Another tactic often used by plaintiffs is their reliance on so called “historians” who offer “expert testimony” regarding both the history of a corporation’s public statements and the resulting analysis regarding the intent behind the various statements. The use of such “historian” experts is subject to attack. Indeed, some courts have wholesale precluded this type of purported expert testimony, recognizing that the testimony is little more than an recitation of corporate statements without any analysis that would aid the court or the jury. Other courts have substantially limited the scope of such expert testimony by allowing the historian to testify as to the contents of the corporate speech, but barring any testimony regarding the corporation’s intent behind the corporate speech.
Finally, whether the public statements made by food manufacturers are protected speech under the First Amendment – including a company’s right to lobby – is likely to be a significant point of contention in these suits. The sugar industry and food producers will almost certainly, and should, assert First Amendment defenses, including the Knoerr- Pennington doctrine, but the nature of the communication may ultimately be a jury determination upon which these defenses will prevail or fail.
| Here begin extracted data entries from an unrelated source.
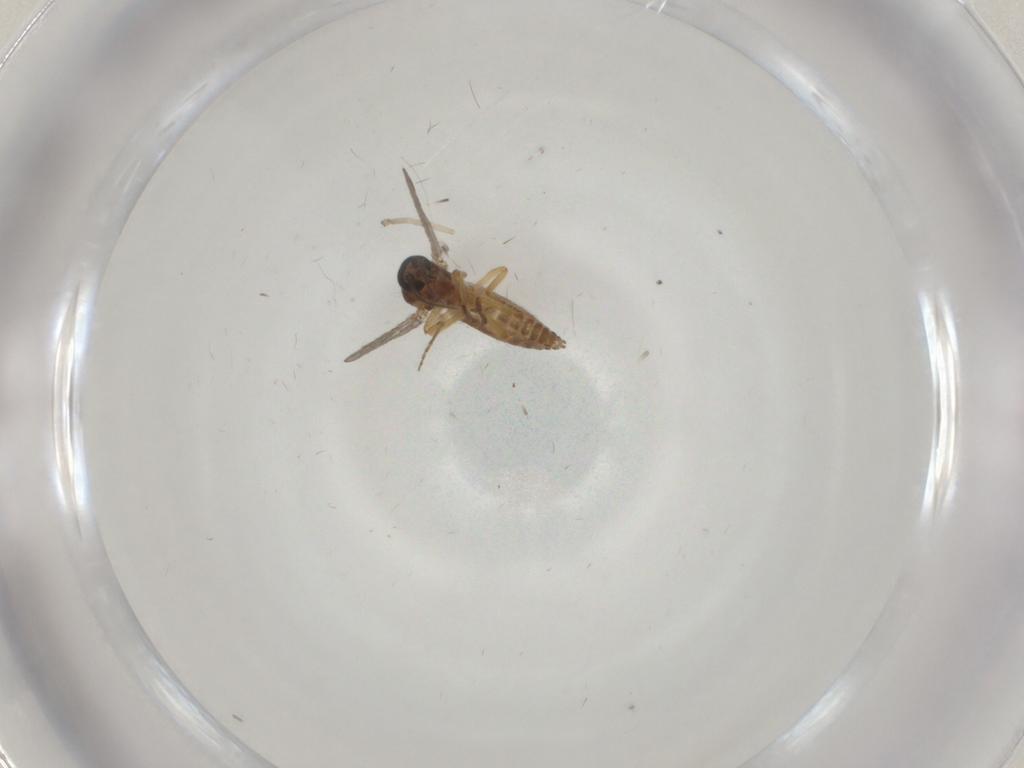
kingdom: Animalia
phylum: Arthropoda
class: Insecta
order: Diptera
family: Ceratopogonidae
In sum, whether industry-sponsored research and corporate speech can form the predicate for liability is yet to be determined. What is clear, however, is that a focus of the litigation will be on the public statements of the company – some made decades ago when the scientific understanding and standards regarding funding disclosure, transparency, and study design were different from those that exist today. Even more clear is the fact that food companies are at risk of being subjected to lawsuits based upon such prior statements.